Skip to main content

Elasticsearch

Elasticsearch is a search engine based on the Lucene library. It provides a distributed, multitenant-capable full-text search engine with an HTTP web interface and schema-free JSON documents.

An ES sink Firehose (SINK_TYPE=elasticsearch) requires the following variables to be set along with generic ones.

SINK_ES_CONNECTION_URLS

Elastic search connection URL/URLs to connect. Multiple URLs could be given in a comma separated format.

  • Example value: localhost1:9200
  • Type: required

SINK_ES_INDEX_NAME

The name of the index to which you want to write the documents. If it does not exist, it will be created.

  • Example value: sample_index
  • Type: required

SINK_ES_TYPE_NAME

Defines the type name of the Document in Elasticsearch.

  • Example value: Customer
  • Type: required

SINK_ES_ID_FIELD

The identifier field of the document in Elasticsearch. This should be the key of the field present in the message (JSON or Protobuf) and it has to be a unique, non-null field. So the value of this field in the message will be used as the ID of the document in Elasticsearch while writing the document.
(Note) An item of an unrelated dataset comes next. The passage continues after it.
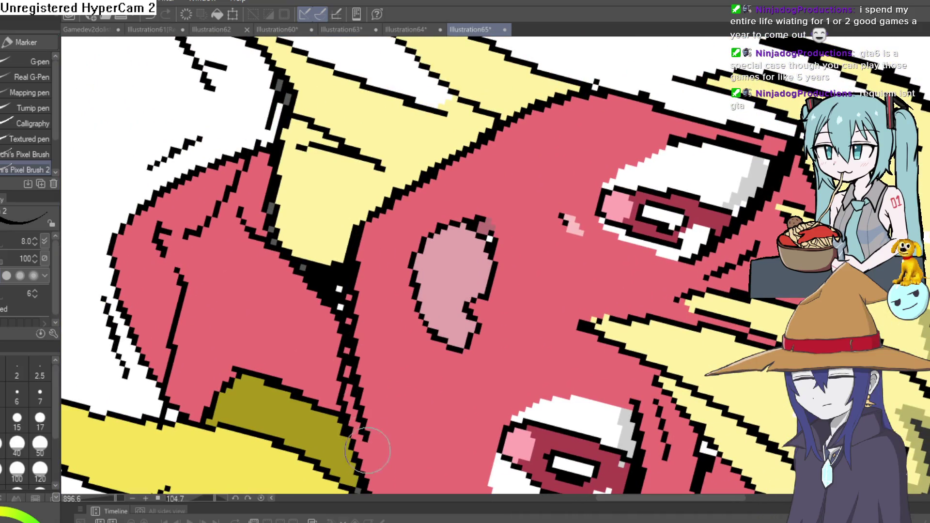
drag(368, 451, 344, 315)
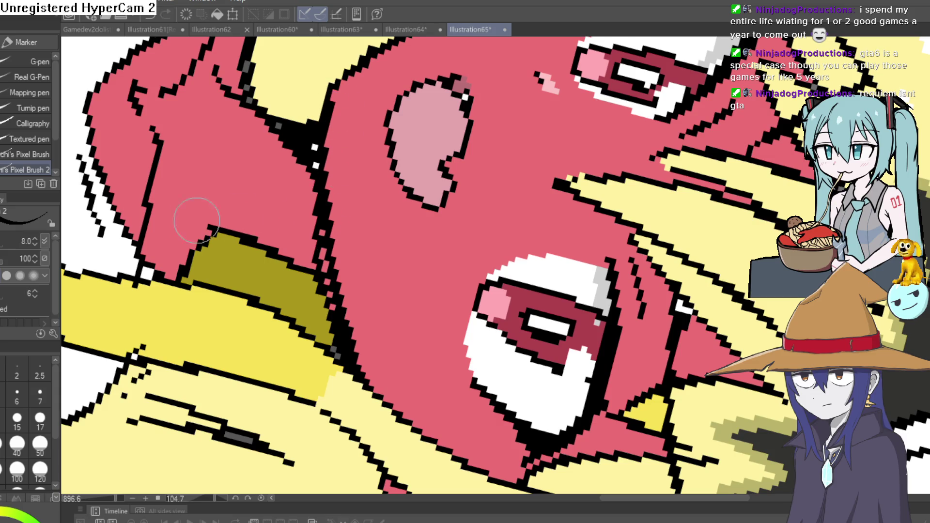
key(i)
key(p)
  • Example value: customer_id
  • Type: required

SINK_ES_MODE_UPDATE_ONLY_ENABLE

Elasticsearch sink can be created in 2 modes: Upsert mode or UpdateOnly mode. If this config is set:

  • TRUE: Firehose will run on UpdateOnly mode which will only UPDATE the already existing documents in the Elasticsearch index.
  • FALSE: Firehose will run on Upsert mode, UPDATING the existing documents and also INSERTING any new ones.
    • Example value: TRUE
    • Type: required
    • Default value: FALSE

SINK_ES_INPUT_MESSAGE_TYPE

Indicates if the Kafka topic contains JSON or Protocol Buffer messages.

  • Example value: PROTOBUF
  • Type: required
  • Default value: JSON

SINK_ES_PRESERVE_PROTO_FIELD_NAMES_ENABLE

Whether or not the protobuf field names should be preserved in the Elasticsearch document. If false the fields will be converted to camel case.

  • Example value: FALSE
  • Type: required
  • Default value: TRUE

SINK_ES_REQUEST_TIMEOUT_MS

Defines the request timeout of the elastic search endpoint. The value specified is in milliseconds.

  • Example value: 60000
  • Type: required
  • Default value: 60000

SINK_ES_SHARDS_ACTIVE_WAIT_COUNT

Defines the number of shard copies that must be active before proceeding with the operation. This can be set to any non-negative value less than or equal to the total number of shard copies (number of replicas + 1).

  • Example value: 1
  • Type: required
  • Default value: 1

SINK_ES_RETRY_STATUS_CODE_BLACKLIST

List of comma-separated status codes for which Firehose should not retry in case of UPDATE ONLY mode is TRUE

  • Example value: 404,400
  • Type: optional

SINK_ES_ROUTING_KEY_NAME

Defines the proto field whose value will be used for routing documents to a particular shard in Elasticsearch. If empty, Elasticsearch uses the ID field of the doc by default.

  • Example value: service_type
  • Type: optional